Celeste Land, VaHomeschoolers’ Director of Government Affairs and a member of our Board of Directors, was a guest on the Kojo Nnamdi Show on WAMU 88.5 in Washington DC on October 13, 2010. The program segment, entitled “Homeschooling Goes Mainstream,” also included Mike Donnelly of the Home School Legal Defense Association. Kojo and his guests discussed the history of the homeschooling movement, beginning with “anti-establishment freethinkers” in the 1960s, as well as the growth of conservative Christian homeschooling in the 1970s, and the appeal of homeschooling to a diverse cross-section of the American population today.

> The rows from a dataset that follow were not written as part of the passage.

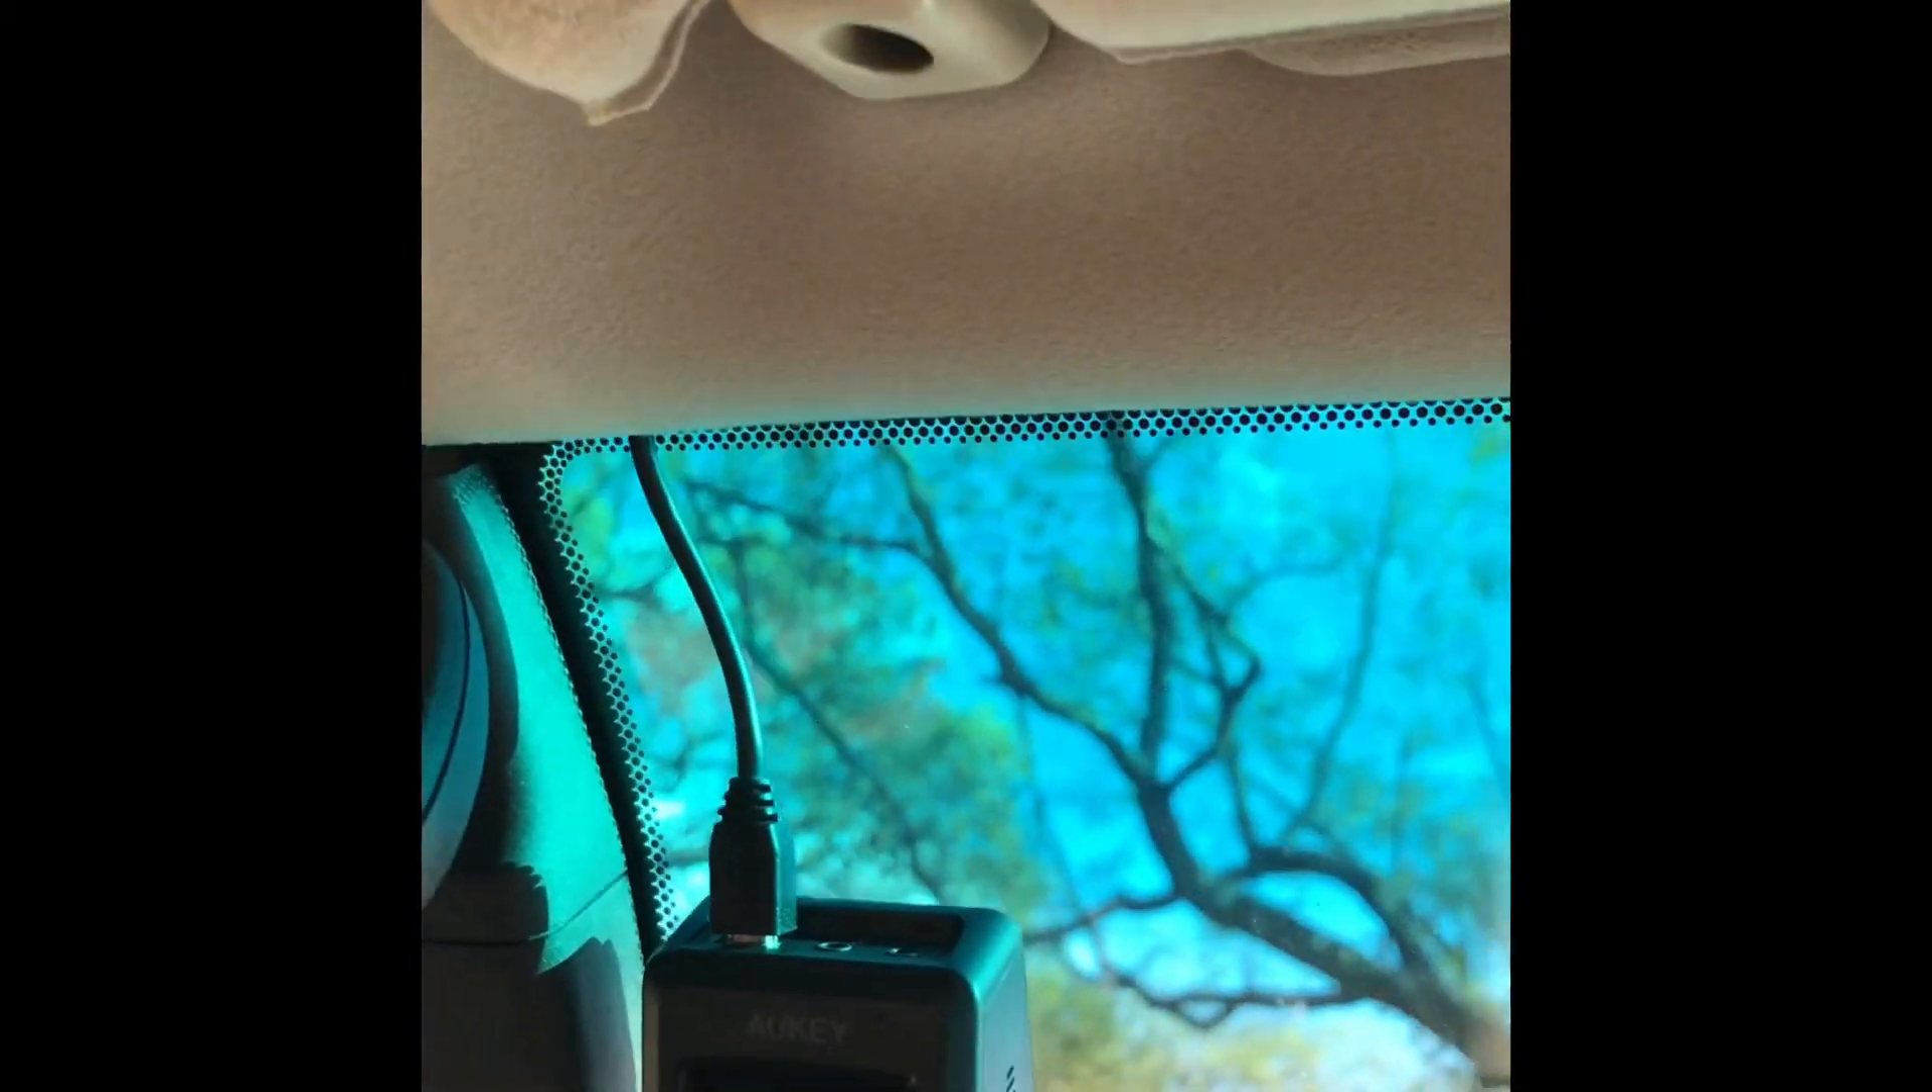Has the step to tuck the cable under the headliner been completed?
Yes.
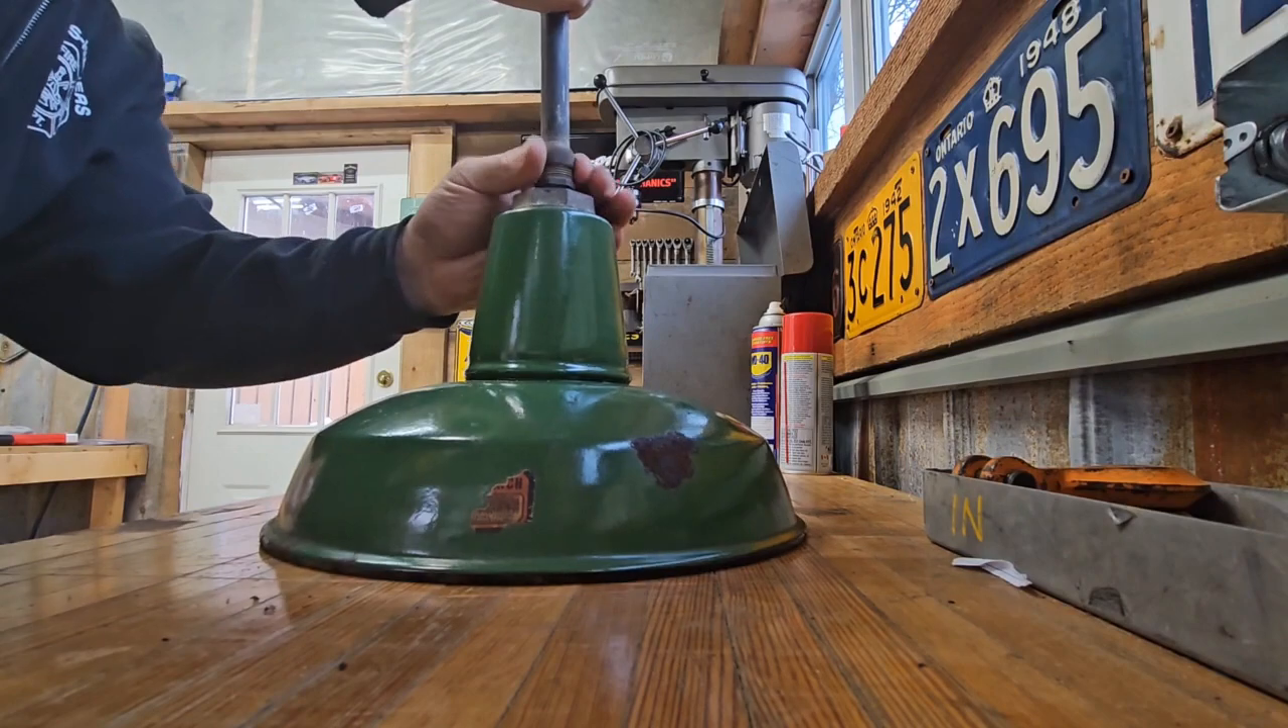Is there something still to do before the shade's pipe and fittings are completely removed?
Yes.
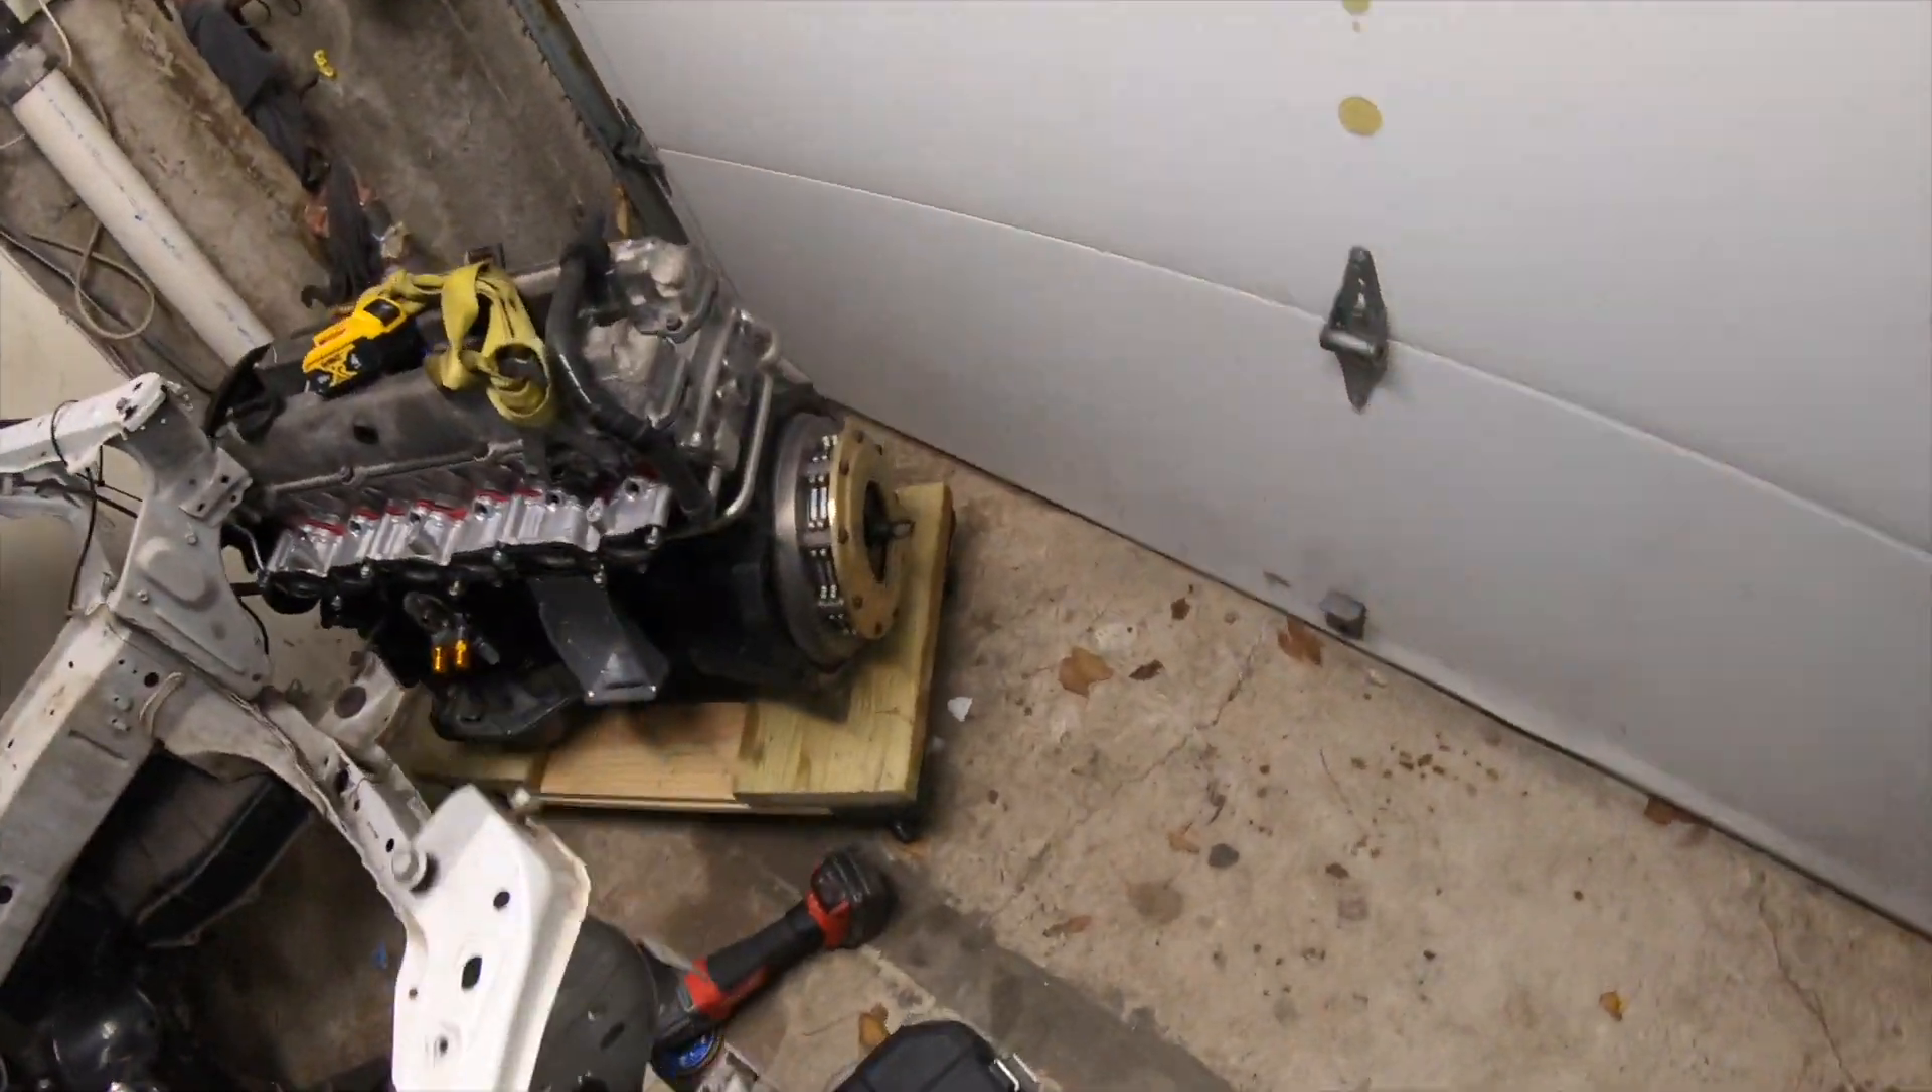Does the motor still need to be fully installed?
Yes.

The program touched on the many and varied reasons why families choose homeschooling, from concerns with the school environment to a desire for a tailored educational approach or a wish to keep the family at the center of a child’s upbringing. The show also addressed a common stereotype of homeschoolers by pointing out that while many families that choose home education consider their faith to be a very important part of their lives, homeschooling families come from diverse religious backgrounds, and religious homeschoolers do not necessarily choose homeschooling for religious reasons.
As a homeschooling parent with one child in college and one homeschooling high school, Celeste was able to describe firsthand how the internet’s growth over the past decade and a half has supported the expansion of homeschooling, due to easier access to curricular materials and to networking opportunities for homeschooling families. She responded to one caller who expressed concern about homeschooled kids’ ability to succeed in “the real world” beyond homeschooling by describing what homeschooling families already know: homeschooled kids often spend more time on a day-to-day basis in “the real world,” with people of different ages and in different settings, than kids in a classroom setting are typically able to do. She got a laugh from Kojo when she revealed “homeschooling’s dirty little secret: we’re hardly ever home!”
Celeste also addressed the concerns common to parents who are considering homeschooling, but aren’t sure how it could possibly work for them. She described the wide variety of homeschool support groups, both online and in local communities, explained that single parents and working-parent households can and do find ways to make homeschooling work, and dispelled the myth that homeschooling parents have mysterious reserves of patience that other parents don’t have. The program touched briefly on a variety of other topics, from virtual schools to homeschoolers in the military to public school access issues and even unschooling. Some of the most important points Celeste conveyed were at the end of the show, however, when she emphasized that “there is no one way to homeschool,” and explained what all homeschoolers have in common: their committment to making homeschooling a part of their families’ lives.
The 45-minute segment is definitely worth listening to, and is available via podcast at http://thekojonnamdishow.org/shows/2010-10-13/homeschooling-goes-mainstream

If you’d rather read the transcript than listen to the podcast, you can read here:
http://thekojonnamdishow.org/shows/2010-10-13/homeschooling-goes-mainstream/transcript
i love kojo and was pleased to hear him handle this topic well overall. i applaud you celeste for your presence and eloquence, and was quite impressed with your patience, with one caller in particular. i’ll be sharing links to the podcast and transcript on my blog.